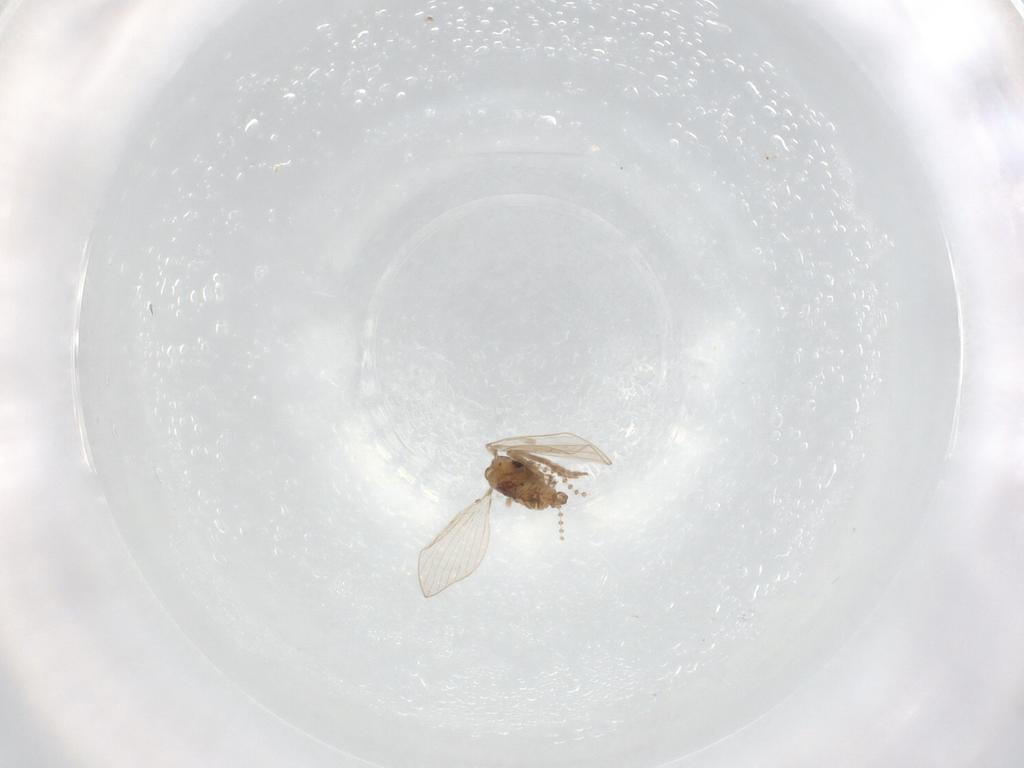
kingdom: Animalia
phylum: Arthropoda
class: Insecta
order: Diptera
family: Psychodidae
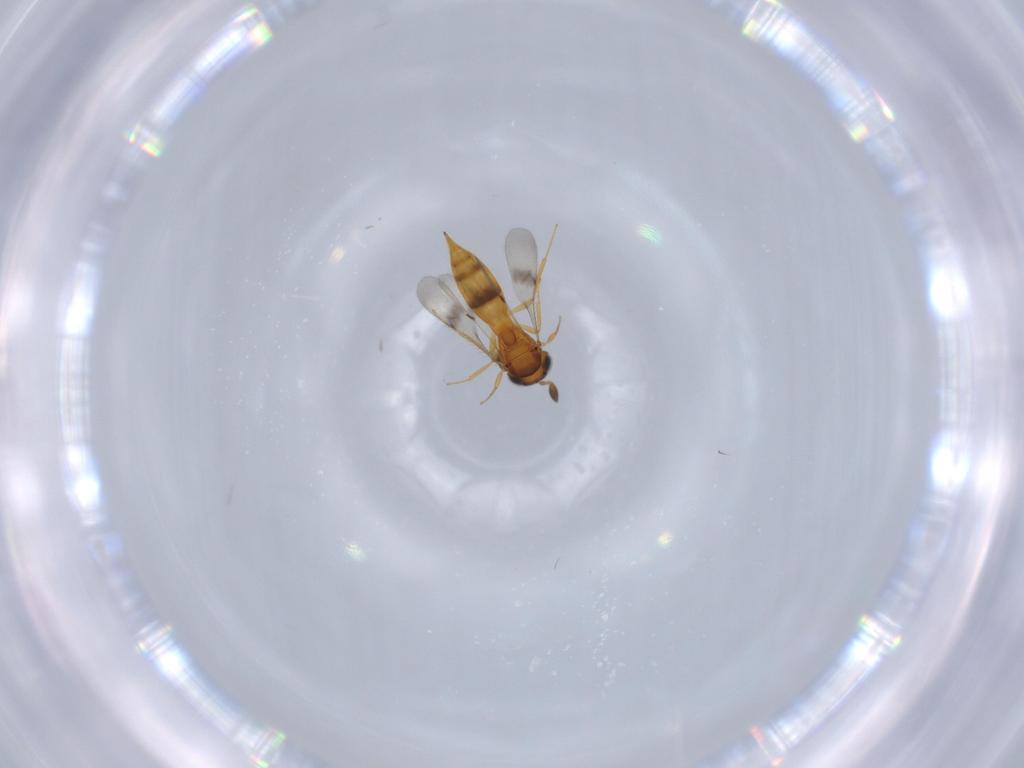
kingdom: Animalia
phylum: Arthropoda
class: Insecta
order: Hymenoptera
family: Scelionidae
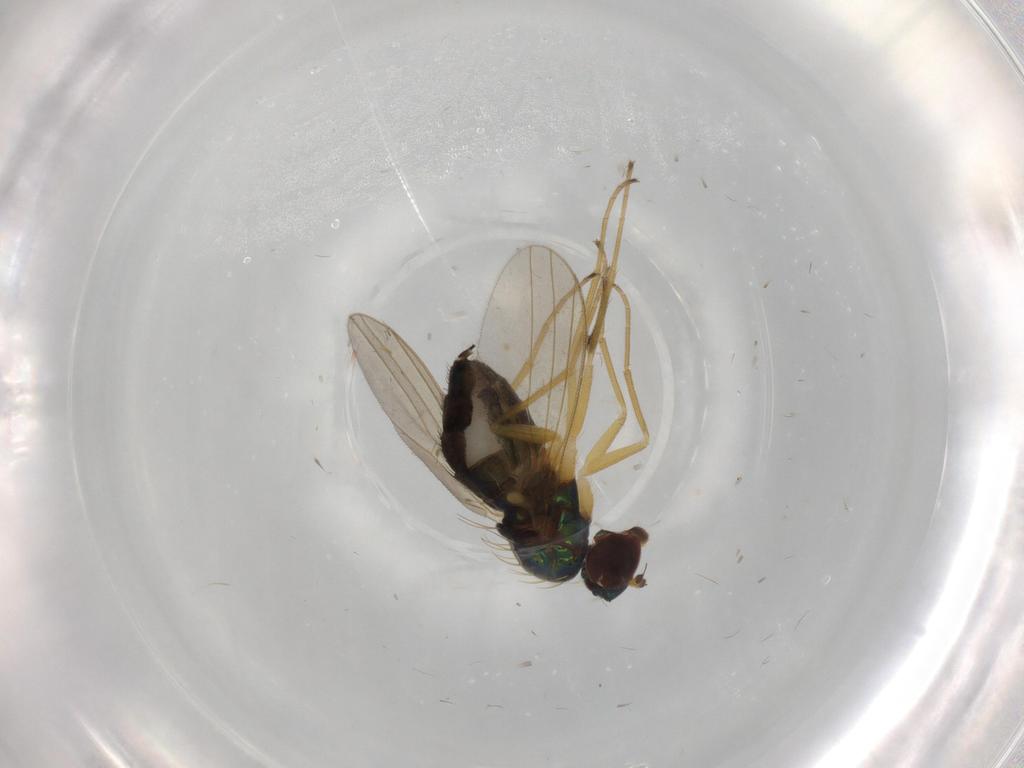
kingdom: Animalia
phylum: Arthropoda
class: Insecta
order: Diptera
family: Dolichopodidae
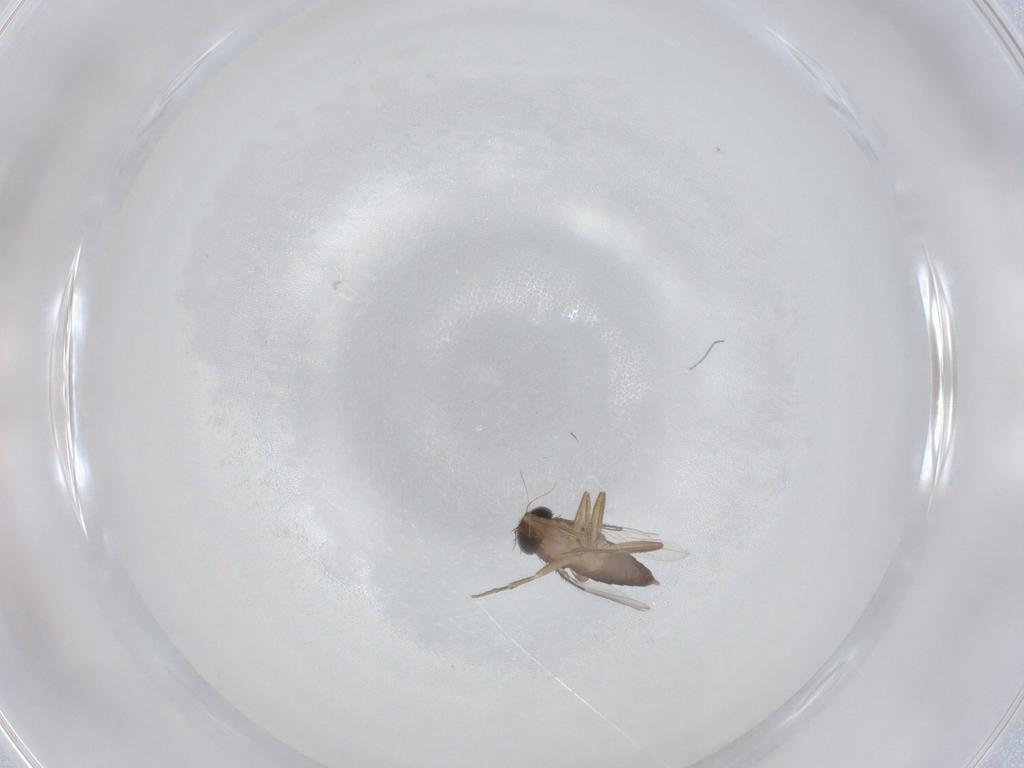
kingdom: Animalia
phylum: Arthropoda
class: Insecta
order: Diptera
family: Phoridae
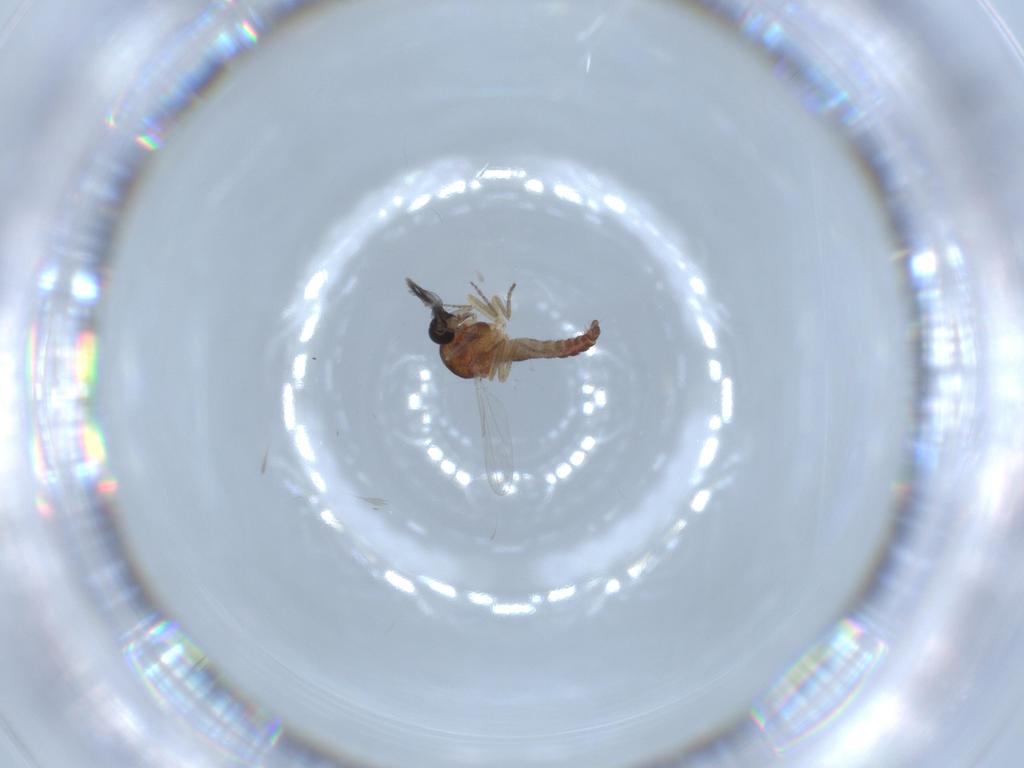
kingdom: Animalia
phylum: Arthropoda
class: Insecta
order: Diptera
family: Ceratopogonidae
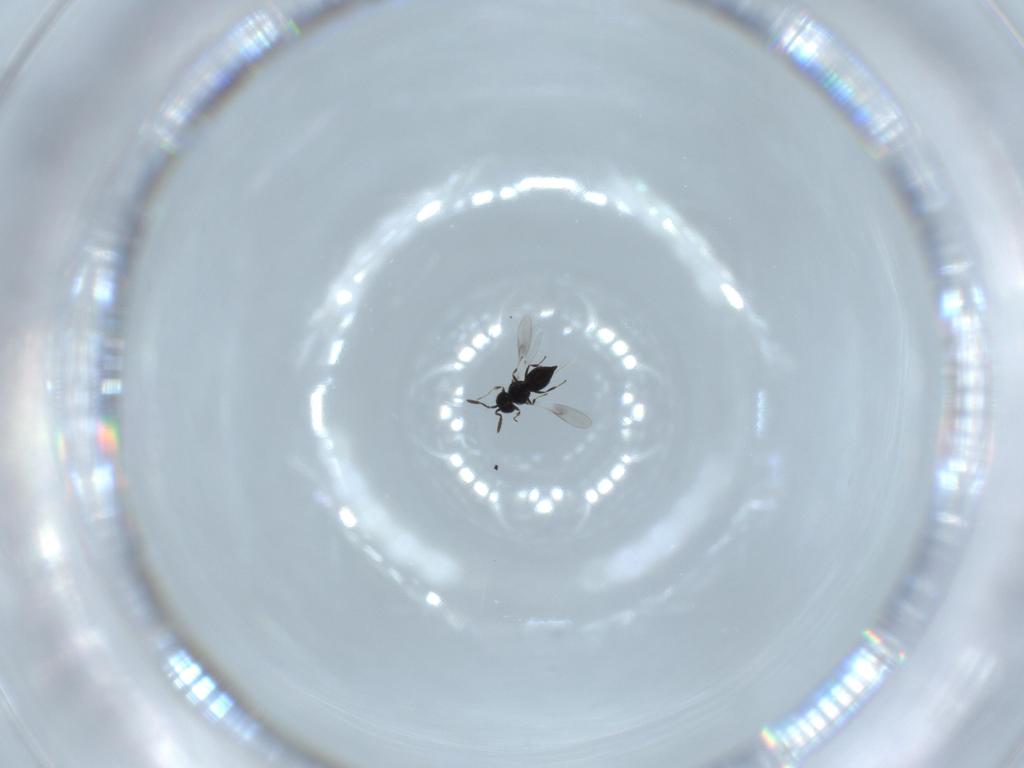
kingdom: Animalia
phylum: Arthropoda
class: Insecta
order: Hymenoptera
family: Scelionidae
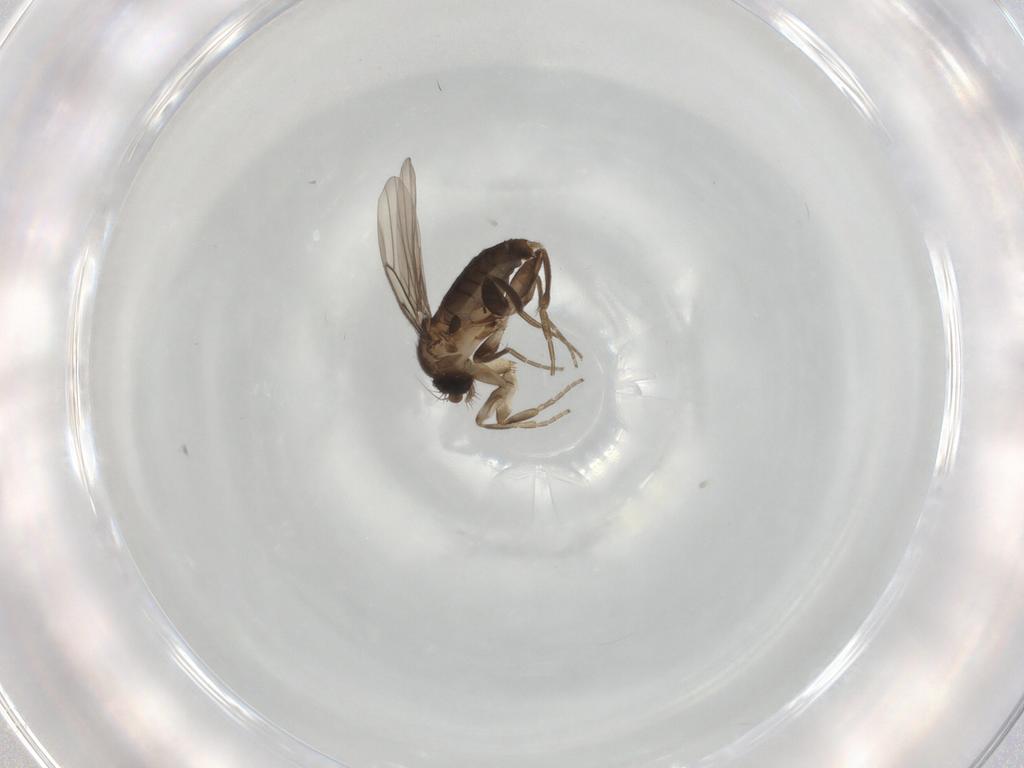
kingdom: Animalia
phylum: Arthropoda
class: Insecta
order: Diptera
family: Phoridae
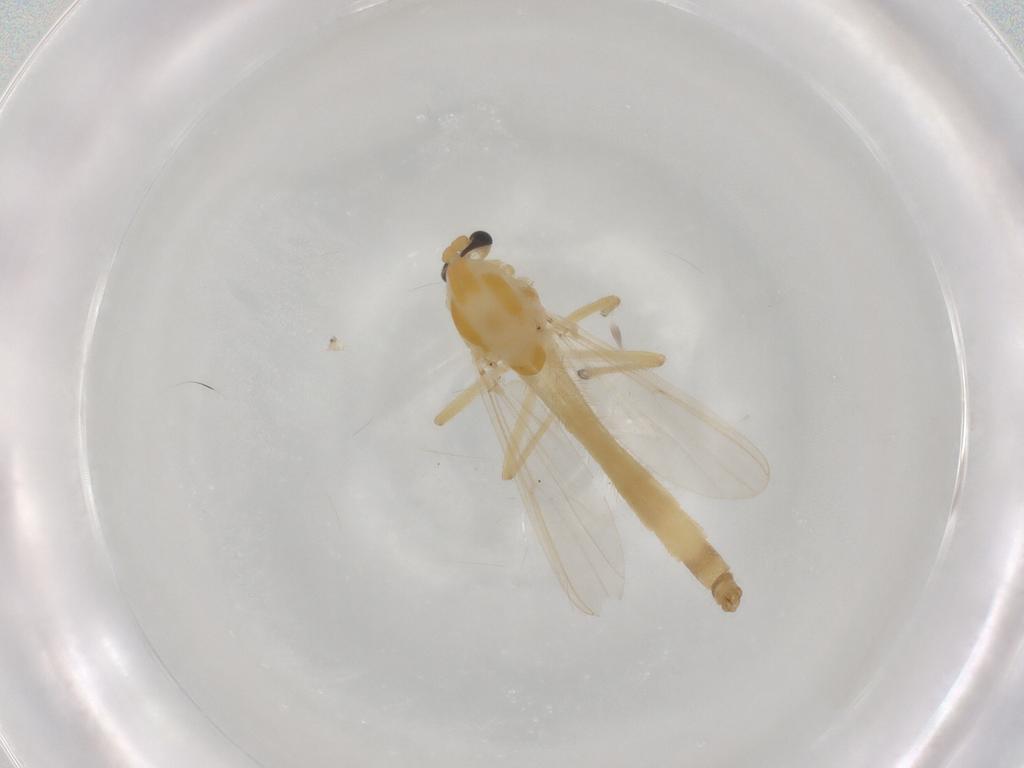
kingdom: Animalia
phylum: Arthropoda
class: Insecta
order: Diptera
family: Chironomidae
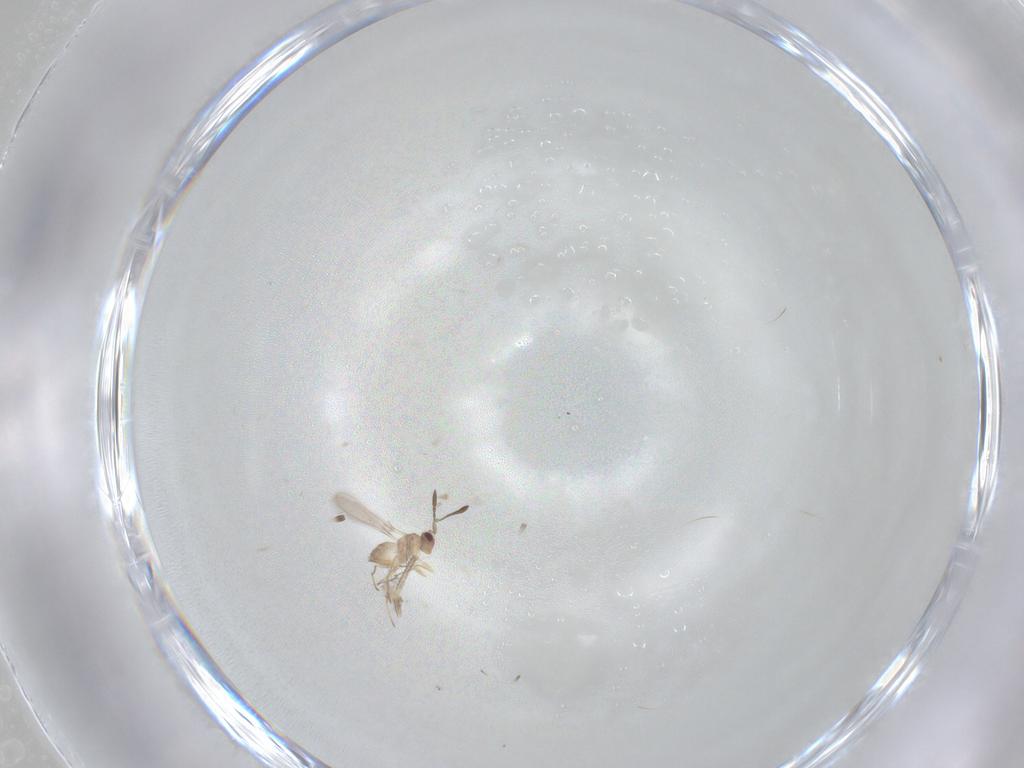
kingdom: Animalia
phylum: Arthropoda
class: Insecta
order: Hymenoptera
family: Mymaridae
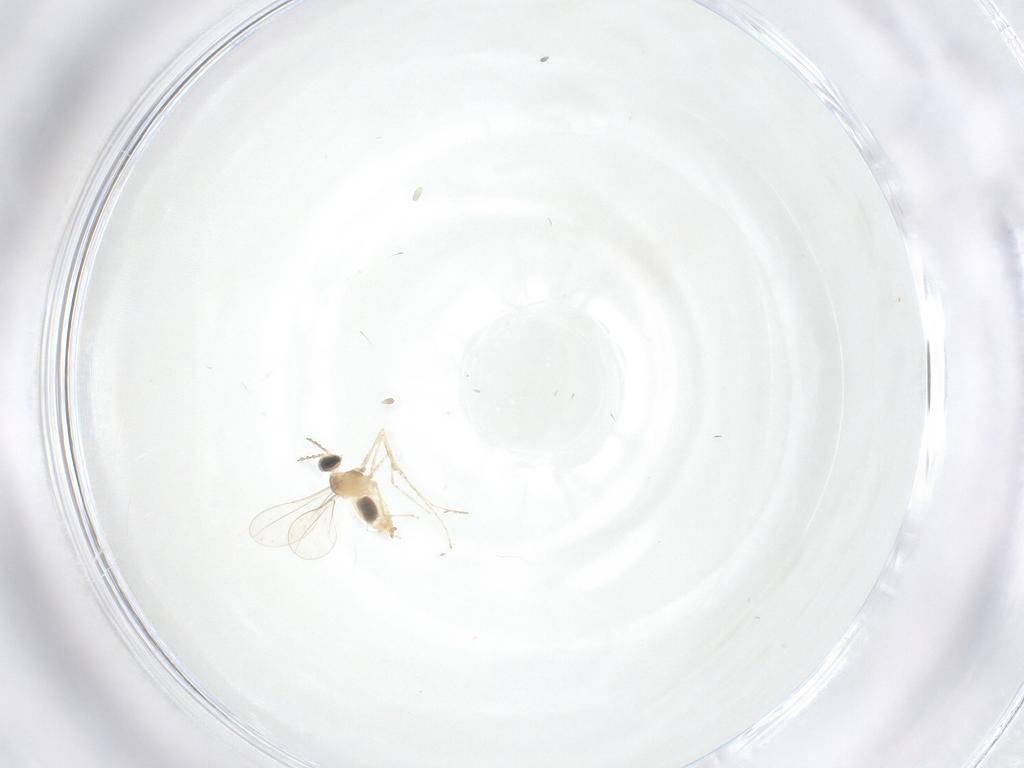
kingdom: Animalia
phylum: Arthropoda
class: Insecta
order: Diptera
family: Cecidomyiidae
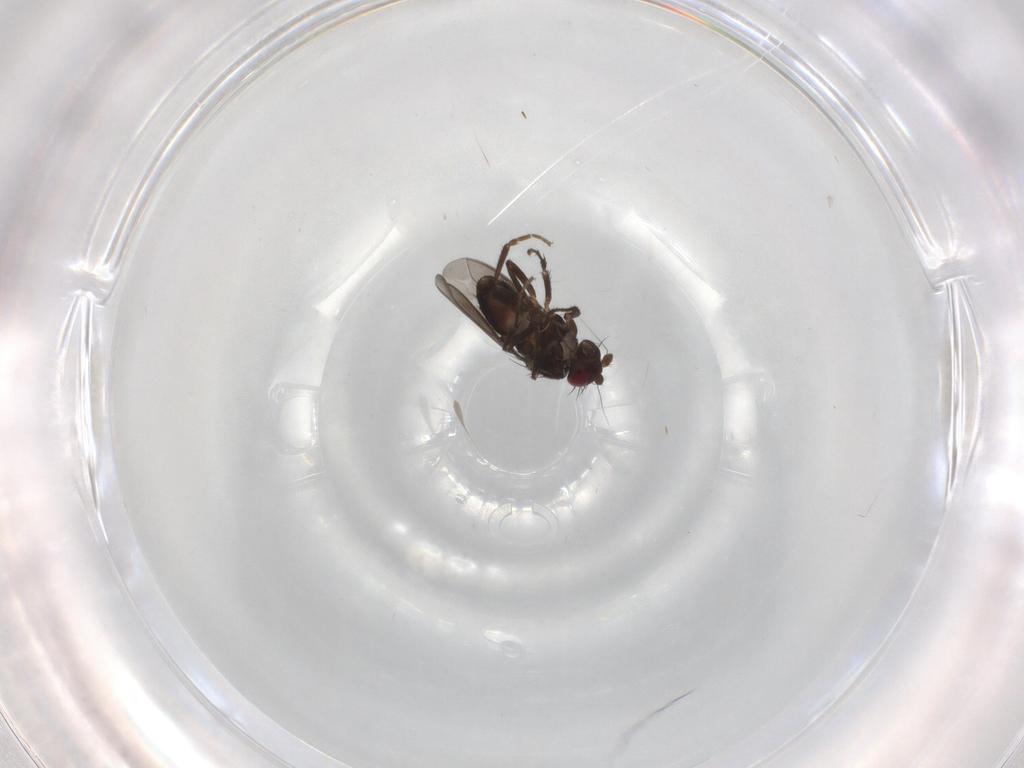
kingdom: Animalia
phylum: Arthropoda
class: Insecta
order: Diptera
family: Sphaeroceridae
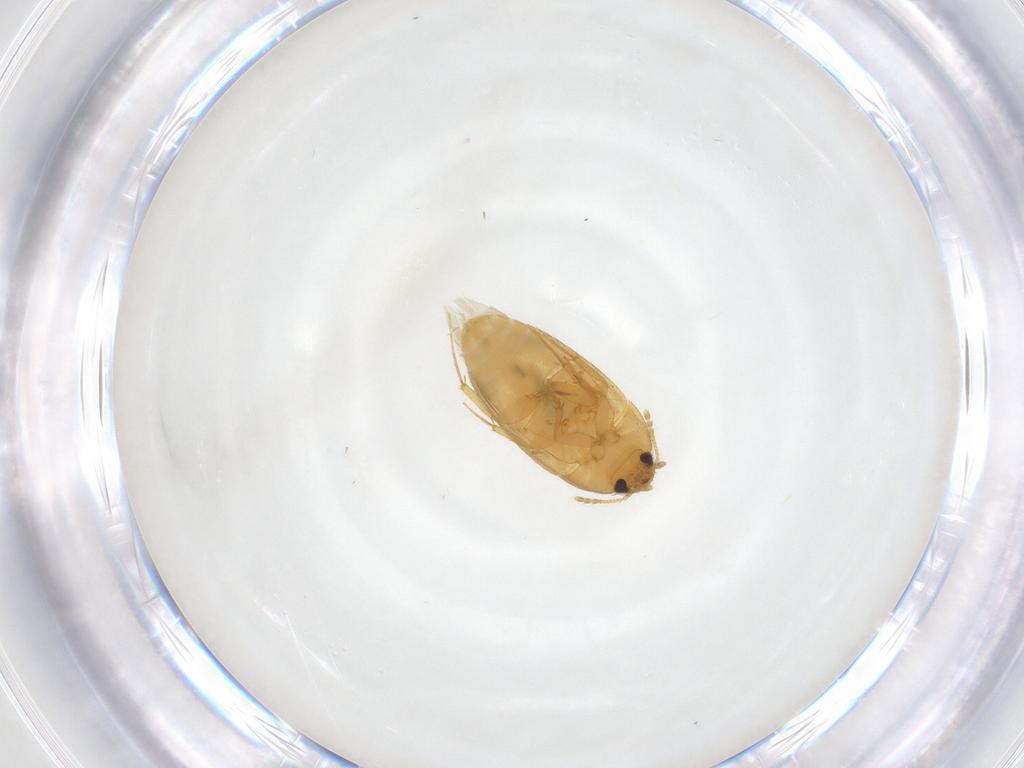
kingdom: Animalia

— GOAL OF THE EXERCISE —
Collect every line of the material that contains the string "family", treating the match as case-sensitive.

— FINISHED EXERCISE —
family: Psychodidae
family: Scelionidae
family: Dolichopodidae
family: Phoridae
family: Ceratopogonidae
family: Scelionidae
family: Phoridae
family: Chironomidae
family: Mymaridae
family: Cecidomyiidae
family: Sphaeroceridae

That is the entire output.